Giving- What Are We Teaching Our Children?

Christmas and Holidays are a time for families and friends to come together.  It is a time of practicing generosity and kindness.  A time to remember those less fortunate and take time to give back to the world. I'm so grateful for this time and hope that it extends in peoples' lives to give and be generous throughout the year, not only during Holiday celebrations.

It does make me think when I cross a situation of how parents, schools and business organizations are encouraging children to give.  Our Health Curriculum includes a volunteer component and often when I ask others what their children do to volunteer or give back, they respond with surprise, "Oh, nothing...yet."  I wonder why we think it is up to everyone else to volunteer their time, money and energy to give back to the world to make it a better place.  I wonder why people leave it up to "someone else" to get it done; and assume that "someone" is or will do "it".  By example, what are we teaching our children?  Our children will grow up copying not only what we say, but even more likely, what we do.

Then I hear of students who are encouraged to volunteer or donate to a food bank for "extra marks" or "bonus points".  I believe this teaches children to give back when there is something in exchange for themselves.  A student will need to give a certain number of food banks in order to earn the points.  Hmmm, this makes me wonder about the definition or meaning of "giving: to present voluntarily and without expecting compensation, to bestow" (

If we offer rewards to our children for the gift of giving, then what are we really teaching them?  If we, as adults, don't give back to the world to make it a better place by example, then can we expect our children to do any different? Christmas is a time to be generous, not only to people we know and love, but to others that we do not even know. It is also something we all need to be doing all year round to make our world a better place. Jewish Rabbi Hillel is famous for his quote: “If I am not for myself, then who will be for me? And if I am only for myself, then what am I? And if not now, when?”

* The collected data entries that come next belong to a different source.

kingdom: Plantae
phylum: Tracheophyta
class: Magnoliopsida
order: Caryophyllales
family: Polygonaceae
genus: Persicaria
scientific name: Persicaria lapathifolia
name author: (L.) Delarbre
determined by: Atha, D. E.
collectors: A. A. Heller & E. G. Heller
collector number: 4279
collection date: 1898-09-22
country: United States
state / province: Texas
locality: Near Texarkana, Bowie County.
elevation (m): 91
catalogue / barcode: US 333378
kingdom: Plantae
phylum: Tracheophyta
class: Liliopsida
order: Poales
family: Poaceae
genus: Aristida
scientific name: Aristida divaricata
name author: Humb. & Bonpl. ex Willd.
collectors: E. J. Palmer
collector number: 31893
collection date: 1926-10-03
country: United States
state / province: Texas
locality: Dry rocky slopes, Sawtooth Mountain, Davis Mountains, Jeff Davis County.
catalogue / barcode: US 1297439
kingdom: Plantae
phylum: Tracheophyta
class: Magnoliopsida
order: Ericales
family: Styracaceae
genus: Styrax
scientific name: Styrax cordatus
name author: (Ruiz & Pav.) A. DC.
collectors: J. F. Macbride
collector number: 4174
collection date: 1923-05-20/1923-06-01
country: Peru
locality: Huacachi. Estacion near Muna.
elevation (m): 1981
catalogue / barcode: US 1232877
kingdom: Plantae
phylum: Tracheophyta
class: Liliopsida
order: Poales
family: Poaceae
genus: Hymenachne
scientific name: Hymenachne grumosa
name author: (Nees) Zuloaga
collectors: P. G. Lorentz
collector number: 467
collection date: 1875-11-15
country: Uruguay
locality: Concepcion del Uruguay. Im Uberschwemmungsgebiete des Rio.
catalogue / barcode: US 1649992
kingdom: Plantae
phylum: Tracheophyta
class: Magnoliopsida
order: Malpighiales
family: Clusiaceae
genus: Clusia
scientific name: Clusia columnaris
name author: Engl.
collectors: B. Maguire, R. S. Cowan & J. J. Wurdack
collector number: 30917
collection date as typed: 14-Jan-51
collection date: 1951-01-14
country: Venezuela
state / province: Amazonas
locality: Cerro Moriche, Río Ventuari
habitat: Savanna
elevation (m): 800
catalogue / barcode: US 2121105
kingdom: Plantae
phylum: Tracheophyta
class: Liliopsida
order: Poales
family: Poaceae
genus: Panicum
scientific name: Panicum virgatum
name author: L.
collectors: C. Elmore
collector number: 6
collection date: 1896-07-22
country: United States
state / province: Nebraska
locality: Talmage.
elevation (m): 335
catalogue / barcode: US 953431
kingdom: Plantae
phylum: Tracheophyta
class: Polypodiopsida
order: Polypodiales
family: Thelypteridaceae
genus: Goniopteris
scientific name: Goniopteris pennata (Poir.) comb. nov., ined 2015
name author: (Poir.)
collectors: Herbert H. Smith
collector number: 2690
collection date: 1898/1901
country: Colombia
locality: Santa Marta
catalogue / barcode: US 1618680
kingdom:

By writing this post, I'm not trying to place blame on anyone.  I'm just reflecting on the examples and reasons we give to our children to give back to the world.  To think about what we are doing to make our world a better place.  What examples are we giving our children? Are we teaching them to give without expecting anything in return? Or, are we promoting an iGeneration; one where there has to be something in it for the individual before they will participate in the gift of giving?

One of my favorite books to show children about the gift of giving (to give without expecting something in return) is Shel Silverstein's The Giving Tree. Maybe it's a good time to read it again!  Merry Christmas and Happy Holidays.